These days everything is “disruptive”. So it’s something of a surprise to come across something that really does seem to be so. But a little plastic tag that looks like one of those things that you put in the car to stop it smelling quite so bad is one of the most disruptive bits of technology I’ve come across for a while, with the potential to transform business models across a wide range of industry sectors.

The DropTag doesn’t look like much – a flat piece of plastic maybe four centimetres across. It has been designed by Cambridge Consultants, a firm of high-tech product developers that match perfectly every preconception implied by the word ‘boffin’. So far there are two use cases, in pay-as-you-drive (PAYD) car insurance and refrigerated transport, though it’s not hard to imagine others. 

Big data binary code futuristic

The tag is designed to be used in conjunction with a smartphone application, and of course with a back-end server that does lots of big data analytics. It’s an alternative (Cambridge Consultants say a ‘complement’) to conventional insurance telematics black boxes, which cost around £300 to supply and install. That makes the boxes uneconomic for all but the most hard-to-insure drivers, most of whom will swap to a new insurer in a few years so as to get a cheaper deal and a cuddly meerkat toy. This high cost base is one of the reasons why usage based insurance, which has been the next big thing for a long time, has remained a niche product.

The DropTag is described as ‘an order of magnitude cheaper’ than a telematics box, though unofficially I’ve heard prices even lower than the £30 that implies. It’s fixed to the windscreen via an adhesive tag, so there are no installation costs, and the screen acts as an amplifier for the vibrations. 
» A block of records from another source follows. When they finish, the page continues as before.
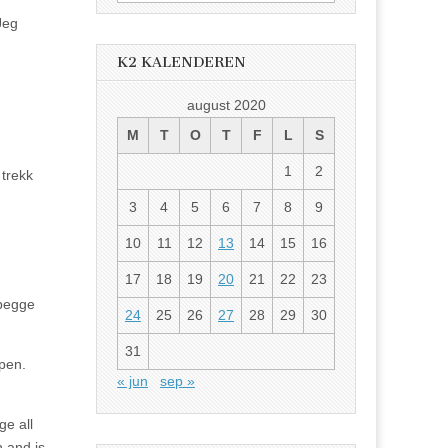
etter:
Jeg
K2 KALENDEREN
august 2020
M
T
O
T
F
L
S
1
2
 trekk
3
4
5
6
7
8
9
10
11
12
13
14
15
16
17
18
19
20
21
22
23
 begge
24
25
26
27
28
29
30
31
pen.
« jun
sep »
ge all
n and is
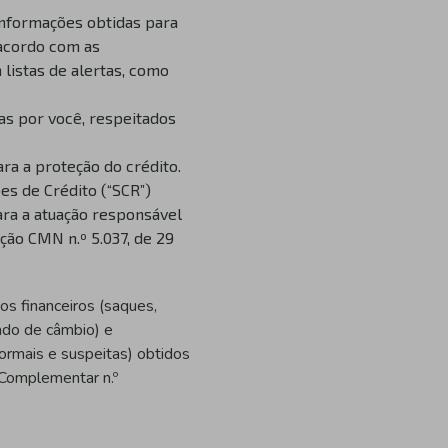
informações obtidas para
 acordo com as
listas de alertas, como
s por você, respeitados
ra a proteção do crédito.
es de Crédito (“SCR”)
ara a atuação responsável
ção CMN n.º 5.037, de 29
os financeiros (saques,
ado de câmbio) e
ormais e suspeitas) obtidos
 Complementar n.º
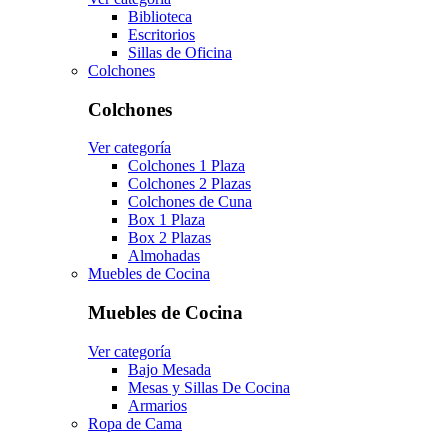
Biblioteca
Escritorios
Sillas de Oficina
Colchones
Colchones
Ver categoría
Colchones 1 Plaza
Colchones 2 Plazas
Colchones de Cuna
Box 1 Plaza
Box 2 Plazas
Almohadas
Muebles de Cocina
Muebles de Cocina
Ver categoría
Bajo Mesada
Mesas y Sillas De Cocina
Armarios
Ropa de Cama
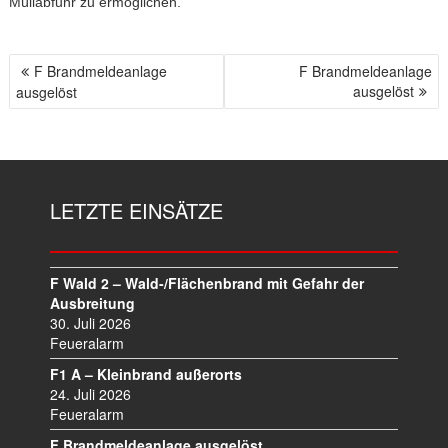
Müllabfuhr zu ermöglichen.
F Brandmeldeanlage
F Brandmeldeanlage
B
ausgelöst
ausgelöst
E
I
T
R
A
LETZTE EINSÄTZE
G
S
N
A
F Wald 2 – Wald-/Flächenbrand mit Gefahr der
V
Ausbreitung
I
30. Juli 2026
Feueralarm
G
A
F1 A – Kleinbrand außerorts
T
24. Juli 2026
I
Feueralarm
O
F Brandmeldeanlage ausgelöst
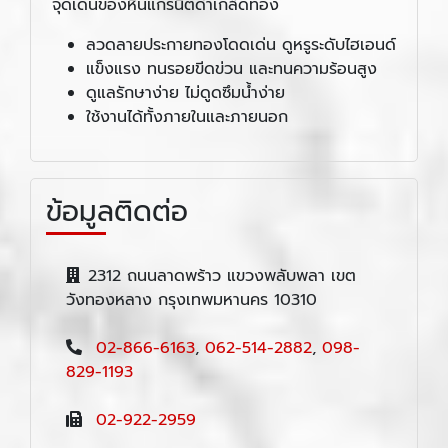
จุดเด่นของหินแกรนิตดำเกล็ดทอง
ลวดลายประกายทองโดดเด่น ดูหรูระดับไฮเอนด์
แข็งแรง ทนรอยขีดข่วน และทนความร้อนสูง
ดูแลรักษาง่าย ไม่ดูดซึมน้ำง่าย
ใช้งานได้ทั้งภายในและภายนอก
ข้อมูลติดต่อ
2312 ถนนลาดพร้าว แขวงพลับพลา เขต
วังทองหลาง กรุงเทพมหานคร 10310
02-866-6163
,
062-514-2882
,
098-
829-1193
02-922-2959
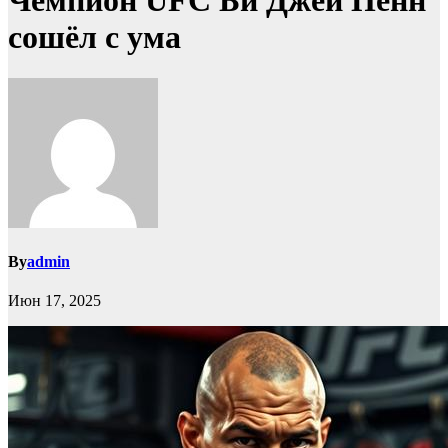
Чемпион UFC Би Джей Пенн
сошёл с ума
By
admin
Июн 17, 2025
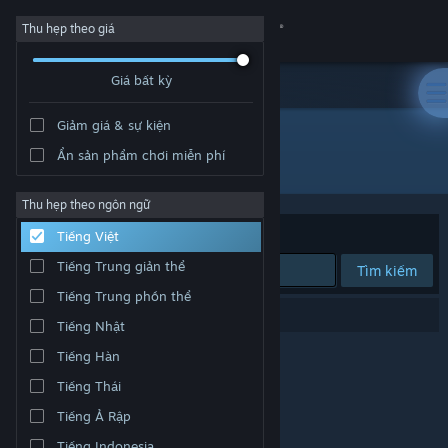
Đăng nhập
Thu hẹp theo giá
Giá bất kỳ
Cửa hàng
Giảm giá & sự kiện
Cộng đồng
Ẩn sản phẩm chơi miễn phí
Nhà phát hành: Rose Tinted Games LLC
Thông tin
Thu hẹp theo ngôn ngữ
Xếp theo
Độ liên quan
Tiếng Việt
Hỗ trợ
Tiếng Trung giản thể
Tìm kiếm
Tiếng Trung phồn thể
Thay đổi ngôn ngữ
0 kết quả phù hợp tìm kiếm của bạn.
Tiếng Nhật
Cài ứng dụng Steam di động
Tiếng Hàn
Tiếng Thái
Xem web cho desktop
Tiếng Ả Rập
Tiếng Indonesia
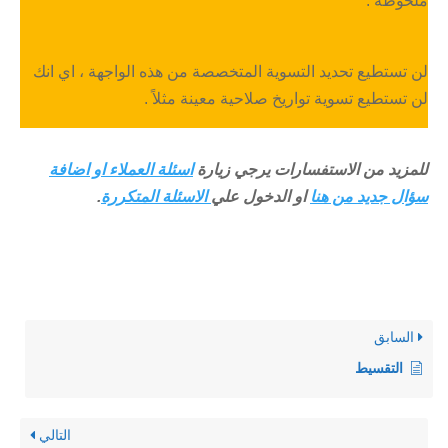
ملحوظة :
لن تستطيع تحديد التسوية المتخصصة من هذه الواجهة ، اي انك
لن تستطيع تسوية تواريخ صلاحية معينة مثلاً .
للمزيد من الاستفسارات يرجي زيارة
اسئلة العملاء او اضافة
سؤال جديد من هنا
او الدخول علي
الاسئلة المتكررة
.
السابق
التقسيط
التالي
The version of the tag used in the car insurance case contains sensors capable of measuring longitudinal and lateral acceleration, a Bluetooth chip, a coin-cell battery, and hardware and firmware to support some local data storage and processing. Every other kind of functionality has been stripped out to keep the manufacturing simple and the price low.

What is it possible to learn from the data collected by the tag, which after all doesn’t have a GPS or any connections to the car’s electronics? An astonishing amount.

The tag logs events as they happen, stores them, and shares them with a paired smartphone next time it comes within range. Clever algorithms (trademarked by Cambridge Consultants as ‘Journey Fingerprints’) analyse the vibrations measured by the accelerometers in the tag so as to determine engine speed, heavy braking and acceleration, and sudden steering manoeuvres. Wheel vibration and engine vibration data can be distinguished and combined so as to derive vehicle speed, and this can be further enhanced with other data - from an application on the paired smartphone so as to include GPS readings, for example, or with weather information about the relevant date, time and place. The GPS readings can provide an alternative measurement of speed, and these can then be used to cross-calibrate the two different sources against each other.

The sensors can pick up the physical explosions of each cylinder in the engine, which not only offers the prospect of adding an engine diagnostic service, but can also more prosaically confirm that the tag is fixed to the same kind of vehicle as is insured on the policy. The application can detect gear changes, and this provides further information about how the car is being driven. 

It can, of course, measure the extreme vibrations associated with a crash, and use these to determine duration, direction and severity. It could be used to deliver similar functionality to the eCall devices, so that the driver’s smartphone would automatically make an emergency call under certain conditions. Similarly, it can notify the insurer, for whom making early contact with the driver in the case of even a minor accident, and processing the paperwork around a claim, has enormous financial implications. And the tag can also detect more minor bumps, and even door openings and closes, which can be used as a trigger to analyse whether the vehicle’s driver has changed. If you were that way inclined, the whole thing begins to seem just a little bit creepy, though the tag itself does not track the driver’s location. 

Cambridge Consultants are already working with an unnamed British insurer to bring this product to market, and the devices are already in volume production. I suspect that this won’t be the last we see of the DropTag either. As a smart (but not too smart) peripheral it looks to be a harbinger of a new family of Internet of Things devices to be used in conjunction with smartphones and cloud applications.